Many people have heard of blood alcohol concentration, or content, levels but may have wondered what BAC specifically refers to. It is important to understand what blood alcohol concentration levels are because BAC is commonly used in drunk driving charges and is an important part of the criminal justice system.
Blood alcohol concentration level generally refers to the amount of alcohol present in an individual's body as measured in a certain volume of blood. Alcohol is quickly absorbed by the body and BAC is often used to determine impairment. The National Highway Traffic Safety Administration notes that a multitude of factors impact BAC level. All types of alcohol impact an individual's BAC, with several factors determining their BAC level, including how many drinks they have had, how fast they are drinking and the gender and weight of the individual. Medication and other drugs can also impact an individual's BAC.

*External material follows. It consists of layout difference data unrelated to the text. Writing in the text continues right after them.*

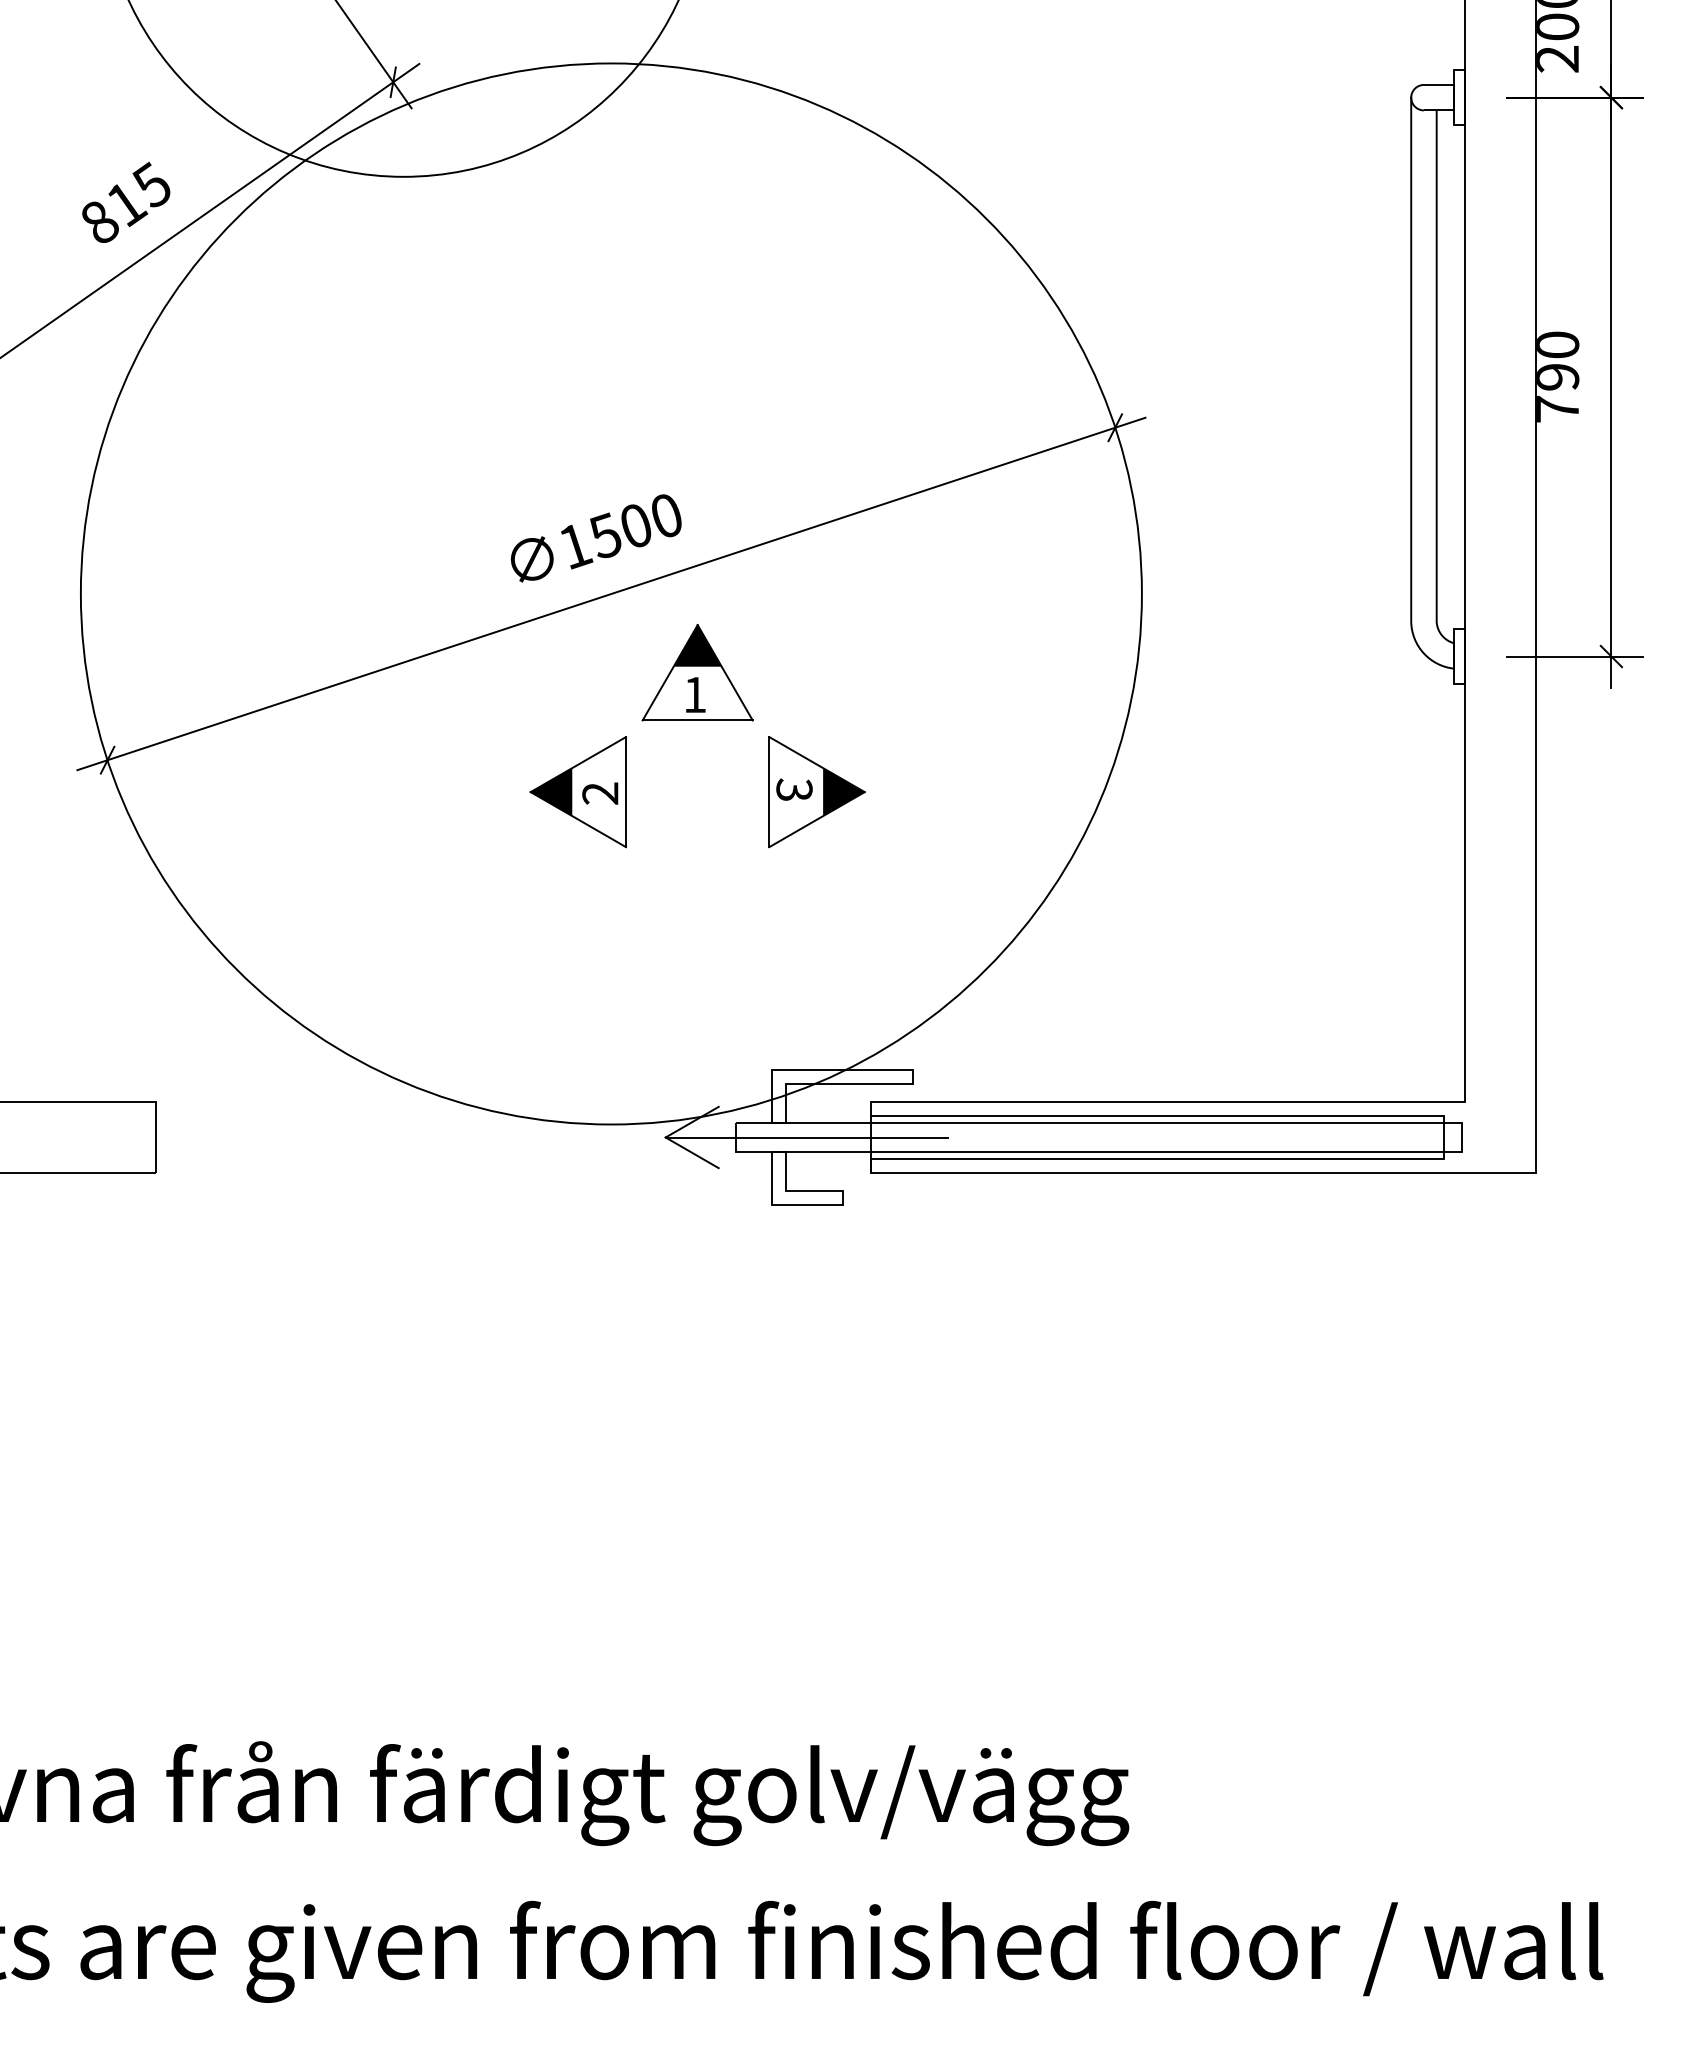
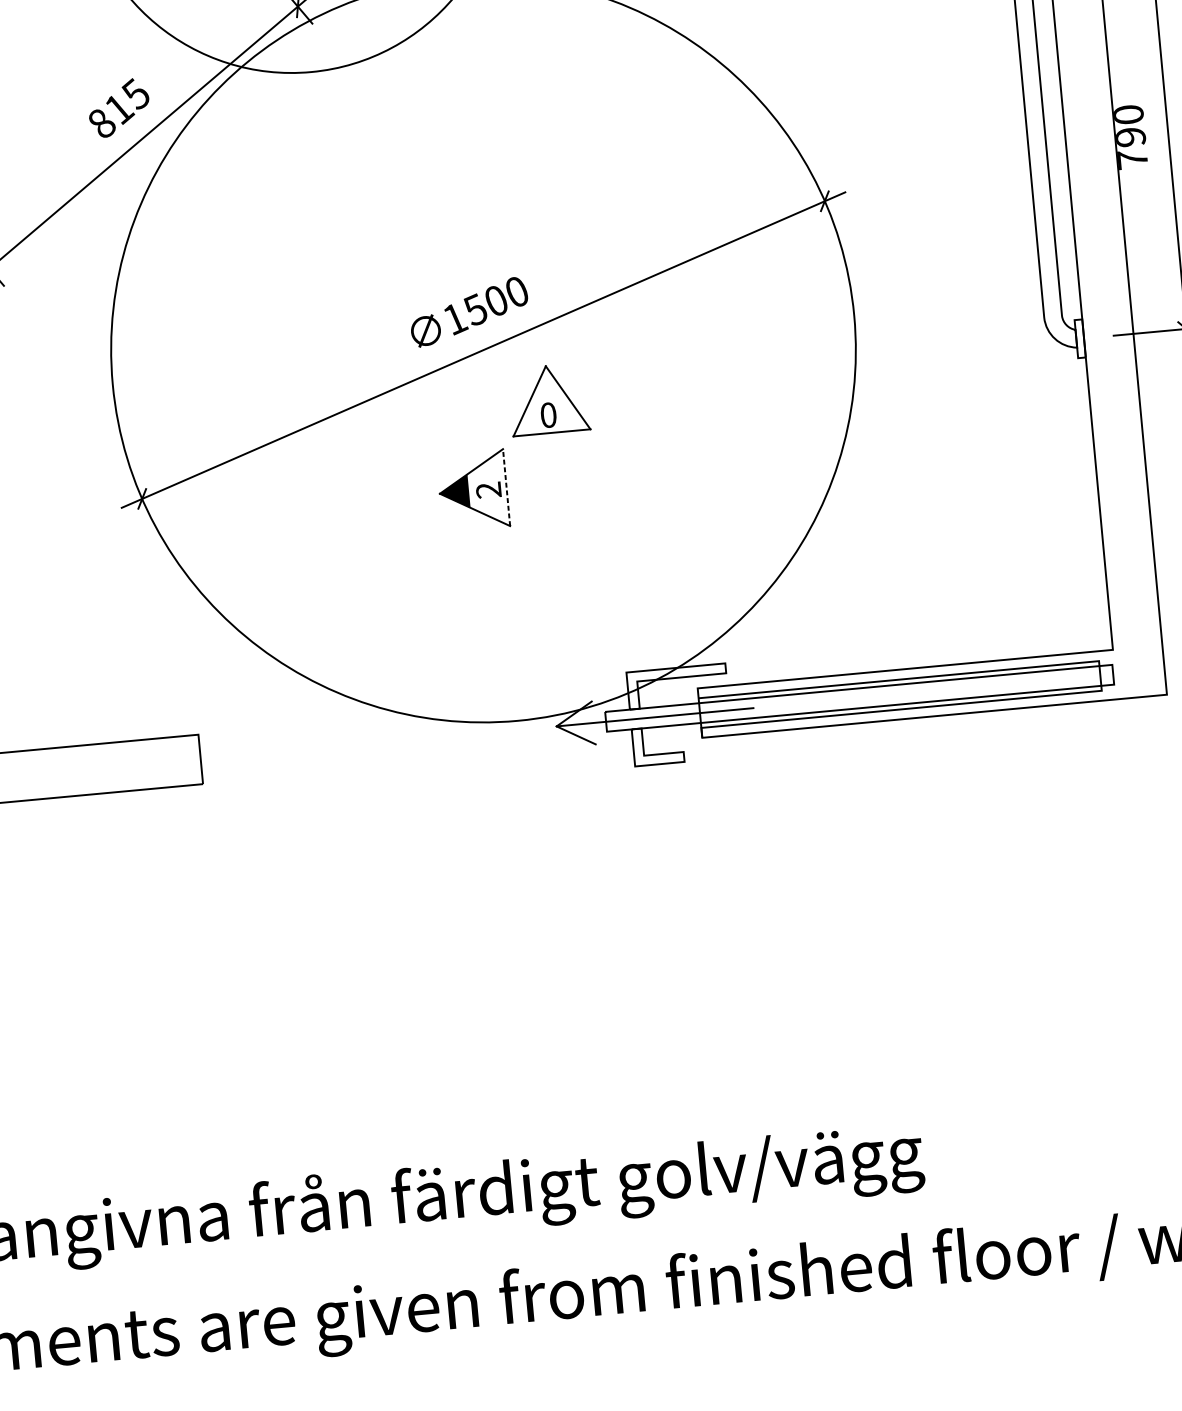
fill: (697, 645) -> (547, 380), removed
text: (695, 694) -> (548, 414), 1 -> 0
line: (626, 791) -> (506, 487), solid -> dashed
part: (816, 792) -> (639, 475), removed

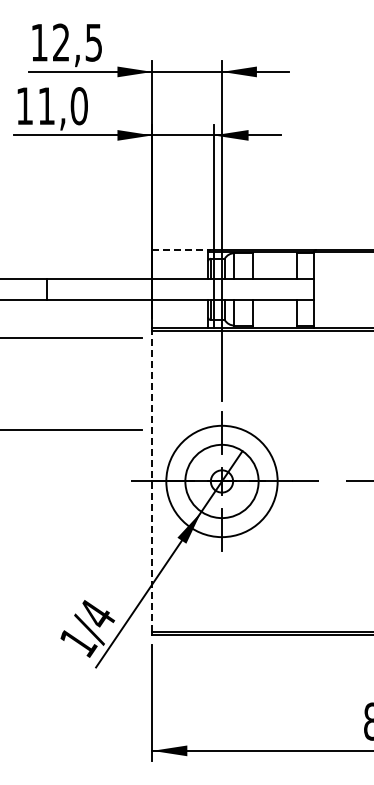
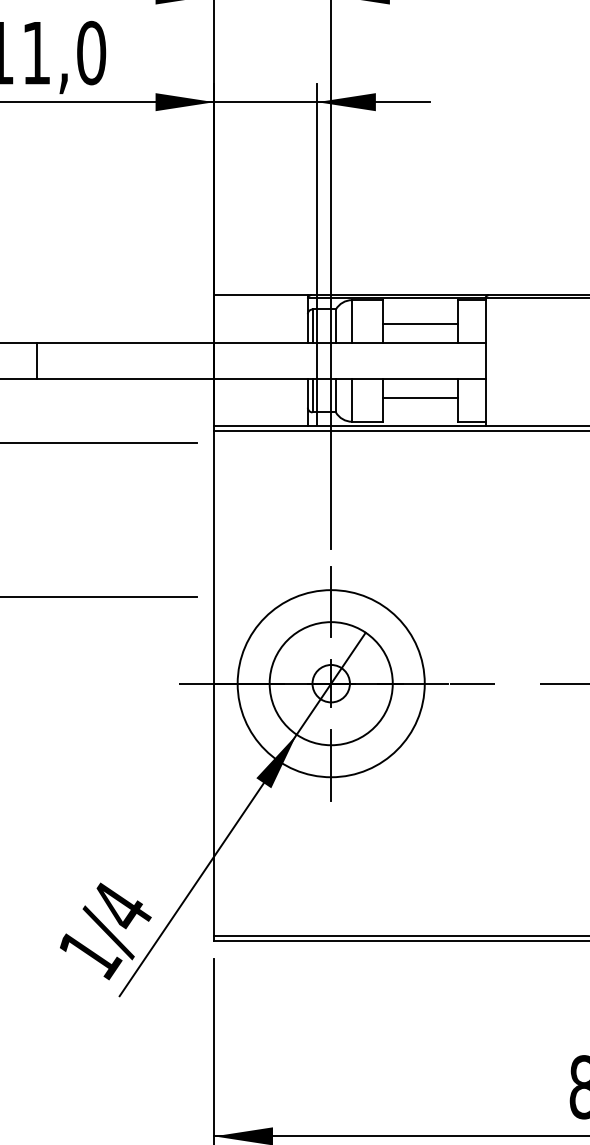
line: (180, 250) -> (261, 295), dashed -> solid
line: (274, 267) -> (419, 324), added
line: (274, 311) -> (419, 398), added
line: (152, 480) -> (214, 682), dashed -> solid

A driver with a BAC of 0.08 or greater is generally impaired and may be arrested and face drunk driving charges. Depending on the circumstances, legal consequences may also be associated with a BAC lower than 0.08. Because of the complexity of BAC, it may be possible to challenge this type of evidence, depending on the circumstances.
Part of the criminal defense process is identifying and challenging possible violations of the rights of the accused individual and violations of police procedures or problems with the alleged facts or stated evidence. Because of the serious repercussions of drunk driving charges, it is important that accused individuals be aware of their criminal defense rights and options.